"A great many things," she said, evasively. "You don't know how a girl is situated. Here is papa coming to town this very morning; Jim and Cicely have gone up to Paddington to meet him. Well, I don't know how he might regard it. If you wanted me to leave the theatre altogether, it would make a great difference; I do a good deal for Jim and Cicely."

"But, Katie," he said, and he took her hand in spite of her, "these are only matters of business! Do you think I can't make all that straight? Say yes!"—and he strove to draw her towards him, and would have kissed her, but that she withdrew a step, with her cheeks flushing prettily through the thin make-up of the morning.

"You must give me time, Percy," she said, with downcast eyes. "I must know what papa says."

"What time?"

"Well—a week," she said.

"A week be it: I won't worry you beyond your patience, dear Kate," said this infatuated young man. "But I know what you will have to say then—to make me the happiest of human beings alive on this earth. Good-bye, dearest!"

And with that he respectfully kissed her hand and took his leave; and so soon as she was sure he was out of the house she rang for breakfast, and called down to the little maid to look sharp with it, too. She was startled and pleased in one direction, and, in another, perhaps a trifle vexed; for what business had any man coming bothering her with a proposal of marriage before breakfast? How could she help displaying a little temper, when she was hungry and he over pertinacious? Yet she hoped she had not been too outspoken in her anger, for there were visions before her mind that somehow seemed agreeable.

That was another anxious day for those people in Piccadilly, for the fever showed no signs of abating, while some slight delirium returned from time to time. Nina, of course, was in constant attendance; and when he began, in his wanderings, to speak of her and to ask Maurice what had become of her, she would simply go into the room, and take a seat by the bedside, and talk to him just as if they had met by accident in the Piazza Cavour. For he had got it into his head now that they were in Naples again.

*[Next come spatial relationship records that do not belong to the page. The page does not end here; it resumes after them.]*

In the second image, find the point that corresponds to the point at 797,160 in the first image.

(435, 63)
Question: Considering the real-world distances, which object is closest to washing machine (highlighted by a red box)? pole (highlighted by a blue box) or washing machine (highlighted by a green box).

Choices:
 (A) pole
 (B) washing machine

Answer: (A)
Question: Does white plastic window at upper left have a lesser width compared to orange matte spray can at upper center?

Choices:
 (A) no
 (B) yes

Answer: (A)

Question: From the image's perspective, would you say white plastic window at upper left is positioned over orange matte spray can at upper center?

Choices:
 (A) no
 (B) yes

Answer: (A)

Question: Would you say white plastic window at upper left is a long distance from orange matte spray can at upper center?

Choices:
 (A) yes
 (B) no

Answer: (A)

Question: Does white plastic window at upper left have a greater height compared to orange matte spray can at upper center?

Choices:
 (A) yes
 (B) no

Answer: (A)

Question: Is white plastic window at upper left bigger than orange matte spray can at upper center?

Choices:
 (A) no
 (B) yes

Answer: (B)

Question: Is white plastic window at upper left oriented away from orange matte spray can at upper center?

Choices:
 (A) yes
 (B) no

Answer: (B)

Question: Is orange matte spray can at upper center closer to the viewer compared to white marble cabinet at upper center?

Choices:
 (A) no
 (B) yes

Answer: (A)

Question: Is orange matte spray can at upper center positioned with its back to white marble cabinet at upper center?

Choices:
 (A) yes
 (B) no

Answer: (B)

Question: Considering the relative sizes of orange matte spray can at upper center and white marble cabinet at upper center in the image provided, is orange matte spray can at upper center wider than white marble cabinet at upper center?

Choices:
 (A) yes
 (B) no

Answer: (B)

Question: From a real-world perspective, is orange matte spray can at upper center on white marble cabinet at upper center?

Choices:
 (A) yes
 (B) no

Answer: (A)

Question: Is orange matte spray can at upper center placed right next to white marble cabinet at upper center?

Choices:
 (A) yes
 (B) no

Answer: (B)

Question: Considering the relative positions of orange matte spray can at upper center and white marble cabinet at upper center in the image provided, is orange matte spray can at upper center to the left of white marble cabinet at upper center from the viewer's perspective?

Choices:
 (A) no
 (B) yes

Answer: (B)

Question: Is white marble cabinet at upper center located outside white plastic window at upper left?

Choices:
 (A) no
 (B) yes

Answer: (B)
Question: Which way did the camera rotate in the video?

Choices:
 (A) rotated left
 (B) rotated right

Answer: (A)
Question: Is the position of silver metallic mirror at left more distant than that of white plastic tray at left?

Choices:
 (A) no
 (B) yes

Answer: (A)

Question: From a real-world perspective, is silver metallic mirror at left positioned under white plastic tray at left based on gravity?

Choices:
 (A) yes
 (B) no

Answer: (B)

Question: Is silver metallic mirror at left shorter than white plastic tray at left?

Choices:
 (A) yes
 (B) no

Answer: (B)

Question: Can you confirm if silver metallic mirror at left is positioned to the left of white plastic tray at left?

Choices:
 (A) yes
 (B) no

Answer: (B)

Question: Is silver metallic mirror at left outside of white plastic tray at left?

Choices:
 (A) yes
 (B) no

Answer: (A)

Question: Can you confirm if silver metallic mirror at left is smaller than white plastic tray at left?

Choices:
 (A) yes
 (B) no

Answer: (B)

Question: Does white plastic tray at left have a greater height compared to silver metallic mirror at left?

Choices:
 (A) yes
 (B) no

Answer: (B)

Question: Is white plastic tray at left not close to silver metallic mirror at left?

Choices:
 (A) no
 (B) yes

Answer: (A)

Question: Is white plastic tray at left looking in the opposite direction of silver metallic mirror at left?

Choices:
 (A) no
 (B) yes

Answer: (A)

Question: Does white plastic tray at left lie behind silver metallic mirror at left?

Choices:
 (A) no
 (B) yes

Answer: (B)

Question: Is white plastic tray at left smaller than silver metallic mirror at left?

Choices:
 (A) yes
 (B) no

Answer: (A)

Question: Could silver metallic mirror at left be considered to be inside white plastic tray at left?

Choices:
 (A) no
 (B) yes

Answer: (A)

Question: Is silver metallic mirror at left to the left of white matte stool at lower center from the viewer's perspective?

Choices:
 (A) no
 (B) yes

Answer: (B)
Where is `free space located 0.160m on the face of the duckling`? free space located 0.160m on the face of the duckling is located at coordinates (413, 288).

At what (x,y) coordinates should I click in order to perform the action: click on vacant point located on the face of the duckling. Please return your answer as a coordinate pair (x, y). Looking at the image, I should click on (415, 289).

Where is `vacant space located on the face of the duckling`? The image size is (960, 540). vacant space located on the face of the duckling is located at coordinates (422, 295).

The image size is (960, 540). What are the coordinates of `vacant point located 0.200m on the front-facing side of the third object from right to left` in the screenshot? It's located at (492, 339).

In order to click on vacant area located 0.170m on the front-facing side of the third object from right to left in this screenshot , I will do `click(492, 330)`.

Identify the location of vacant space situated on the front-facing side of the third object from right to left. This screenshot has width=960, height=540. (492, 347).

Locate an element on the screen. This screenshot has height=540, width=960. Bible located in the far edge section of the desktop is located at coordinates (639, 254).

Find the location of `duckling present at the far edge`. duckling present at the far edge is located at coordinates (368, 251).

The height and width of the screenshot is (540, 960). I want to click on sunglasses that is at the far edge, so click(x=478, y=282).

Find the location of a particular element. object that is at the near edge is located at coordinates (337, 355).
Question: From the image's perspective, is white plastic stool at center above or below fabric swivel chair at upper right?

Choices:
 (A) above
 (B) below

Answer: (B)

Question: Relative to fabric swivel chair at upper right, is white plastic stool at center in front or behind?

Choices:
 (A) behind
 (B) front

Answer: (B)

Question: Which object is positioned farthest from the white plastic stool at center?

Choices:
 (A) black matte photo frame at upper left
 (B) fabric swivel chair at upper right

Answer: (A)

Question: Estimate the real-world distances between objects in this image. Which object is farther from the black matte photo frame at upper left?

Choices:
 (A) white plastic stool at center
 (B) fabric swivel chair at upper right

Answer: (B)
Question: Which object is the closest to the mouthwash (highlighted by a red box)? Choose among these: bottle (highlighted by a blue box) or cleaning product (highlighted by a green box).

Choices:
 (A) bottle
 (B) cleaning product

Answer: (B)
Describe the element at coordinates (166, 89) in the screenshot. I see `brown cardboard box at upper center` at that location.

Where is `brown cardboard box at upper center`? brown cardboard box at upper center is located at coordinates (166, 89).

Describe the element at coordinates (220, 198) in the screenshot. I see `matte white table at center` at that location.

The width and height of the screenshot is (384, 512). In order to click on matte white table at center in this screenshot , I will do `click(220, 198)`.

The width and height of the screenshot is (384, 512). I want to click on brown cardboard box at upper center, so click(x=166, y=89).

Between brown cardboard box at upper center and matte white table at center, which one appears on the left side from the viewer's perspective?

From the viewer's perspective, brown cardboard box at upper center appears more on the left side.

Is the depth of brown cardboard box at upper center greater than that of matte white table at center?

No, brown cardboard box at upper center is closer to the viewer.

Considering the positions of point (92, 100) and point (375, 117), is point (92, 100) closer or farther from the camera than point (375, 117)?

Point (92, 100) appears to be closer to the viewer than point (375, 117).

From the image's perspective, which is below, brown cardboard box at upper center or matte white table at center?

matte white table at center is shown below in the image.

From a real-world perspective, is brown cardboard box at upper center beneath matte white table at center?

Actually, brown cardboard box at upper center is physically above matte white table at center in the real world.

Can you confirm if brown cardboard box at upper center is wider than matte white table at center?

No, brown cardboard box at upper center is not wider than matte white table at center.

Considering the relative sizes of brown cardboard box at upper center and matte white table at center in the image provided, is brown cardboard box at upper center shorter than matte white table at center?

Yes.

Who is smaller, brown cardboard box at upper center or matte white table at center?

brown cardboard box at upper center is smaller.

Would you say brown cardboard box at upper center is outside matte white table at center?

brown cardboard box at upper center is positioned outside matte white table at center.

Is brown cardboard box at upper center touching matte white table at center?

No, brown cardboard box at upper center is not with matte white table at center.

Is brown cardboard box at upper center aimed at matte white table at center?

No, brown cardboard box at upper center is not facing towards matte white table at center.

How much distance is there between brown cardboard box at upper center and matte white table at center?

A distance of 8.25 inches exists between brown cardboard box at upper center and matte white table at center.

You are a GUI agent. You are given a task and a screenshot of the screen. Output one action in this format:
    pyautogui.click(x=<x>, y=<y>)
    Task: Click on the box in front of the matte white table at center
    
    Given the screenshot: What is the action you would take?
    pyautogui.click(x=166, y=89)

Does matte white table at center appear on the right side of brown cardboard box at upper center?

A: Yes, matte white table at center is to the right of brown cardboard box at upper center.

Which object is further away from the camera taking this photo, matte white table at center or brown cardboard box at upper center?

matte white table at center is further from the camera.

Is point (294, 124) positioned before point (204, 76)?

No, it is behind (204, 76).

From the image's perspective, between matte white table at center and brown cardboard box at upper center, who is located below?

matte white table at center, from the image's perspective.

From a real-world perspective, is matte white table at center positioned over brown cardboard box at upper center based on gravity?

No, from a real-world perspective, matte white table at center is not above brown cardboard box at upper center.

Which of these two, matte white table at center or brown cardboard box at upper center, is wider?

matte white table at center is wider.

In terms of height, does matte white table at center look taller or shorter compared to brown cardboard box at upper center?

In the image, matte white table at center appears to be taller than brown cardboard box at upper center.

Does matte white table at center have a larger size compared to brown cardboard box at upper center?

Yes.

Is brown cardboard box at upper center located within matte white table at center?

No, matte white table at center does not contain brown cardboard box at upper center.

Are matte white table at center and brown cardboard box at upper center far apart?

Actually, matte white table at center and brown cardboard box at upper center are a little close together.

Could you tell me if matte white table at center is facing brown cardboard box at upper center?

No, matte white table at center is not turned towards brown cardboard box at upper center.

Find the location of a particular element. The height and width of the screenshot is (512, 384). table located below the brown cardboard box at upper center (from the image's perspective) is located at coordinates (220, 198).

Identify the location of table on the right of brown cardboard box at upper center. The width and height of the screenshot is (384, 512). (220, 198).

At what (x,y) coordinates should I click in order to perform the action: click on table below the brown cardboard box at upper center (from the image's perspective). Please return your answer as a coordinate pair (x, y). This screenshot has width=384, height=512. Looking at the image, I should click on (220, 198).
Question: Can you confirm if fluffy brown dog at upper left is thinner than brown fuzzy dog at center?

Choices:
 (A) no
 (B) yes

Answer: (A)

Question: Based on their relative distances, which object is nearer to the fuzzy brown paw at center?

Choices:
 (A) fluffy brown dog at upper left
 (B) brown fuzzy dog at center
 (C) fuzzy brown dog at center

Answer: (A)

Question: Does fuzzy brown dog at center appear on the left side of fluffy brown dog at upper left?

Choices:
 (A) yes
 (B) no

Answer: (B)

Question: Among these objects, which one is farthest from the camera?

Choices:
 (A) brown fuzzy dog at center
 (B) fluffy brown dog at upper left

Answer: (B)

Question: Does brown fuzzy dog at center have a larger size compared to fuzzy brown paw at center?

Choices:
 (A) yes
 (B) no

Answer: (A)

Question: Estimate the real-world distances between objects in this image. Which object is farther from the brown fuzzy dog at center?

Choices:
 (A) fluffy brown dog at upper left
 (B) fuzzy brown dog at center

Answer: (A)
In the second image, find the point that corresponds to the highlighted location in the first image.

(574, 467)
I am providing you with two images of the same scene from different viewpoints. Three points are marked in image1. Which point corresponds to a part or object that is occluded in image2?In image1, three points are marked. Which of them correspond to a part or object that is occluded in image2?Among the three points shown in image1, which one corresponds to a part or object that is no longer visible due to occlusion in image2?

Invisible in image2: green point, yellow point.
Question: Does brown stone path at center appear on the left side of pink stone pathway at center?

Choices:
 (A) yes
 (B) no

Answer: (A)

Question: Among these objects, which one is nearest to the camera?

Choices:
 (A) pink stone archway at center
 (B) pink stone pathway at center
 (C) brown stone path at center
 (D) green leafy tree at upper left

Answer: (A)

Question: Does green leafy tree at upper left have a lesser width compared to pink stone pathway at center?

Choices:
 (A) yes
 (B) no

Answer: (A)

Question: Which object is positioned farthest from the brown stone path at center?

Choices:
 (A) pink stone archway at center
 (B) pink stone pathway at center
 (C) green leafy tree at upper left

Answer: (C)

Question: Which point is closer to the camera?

"Oh, yes, it is all right, Leo," she would say, putting her cool hand on his burning one, "they will all be in time, the whole party; when we get down to the Risposta, they will all be there; and perhaps Sabetta will bring her zither in its case. Then there will be the long sail across the blue water, and Capri coming nearer and nearer; then the landing and the donkeys and the steep climb up and up. Where shall we go, Leo?—to the Hotel Pagano or the Tiberio? The Pagano?—very well, for there is the long balcony shaded from the sun, and after luncheon we shall have chairs taken out—yes, and you can smoke there—and you will laugh to see Andrea go to the front of the railings and sing, 'Al ben de tuoi qual vittima,' with his arms stretched out like a windmill, and Carmela very angry with him that he is so ridiculous. But then no one hears—what matter?—no one except those perhaps in the small garden-house for the billiard. Will there be moonlight to-night before we get back? To-morrow Pandiani will grumble. Well, let him grumble; I am not afraid of him—no!"

So she would carelessly talk him back into quietude again; and then she would stealthily withdraw from the room, and perhaps go to the piano and begin to play some Neapolitan air—but so softly that the notes must have come to him like music in a dream.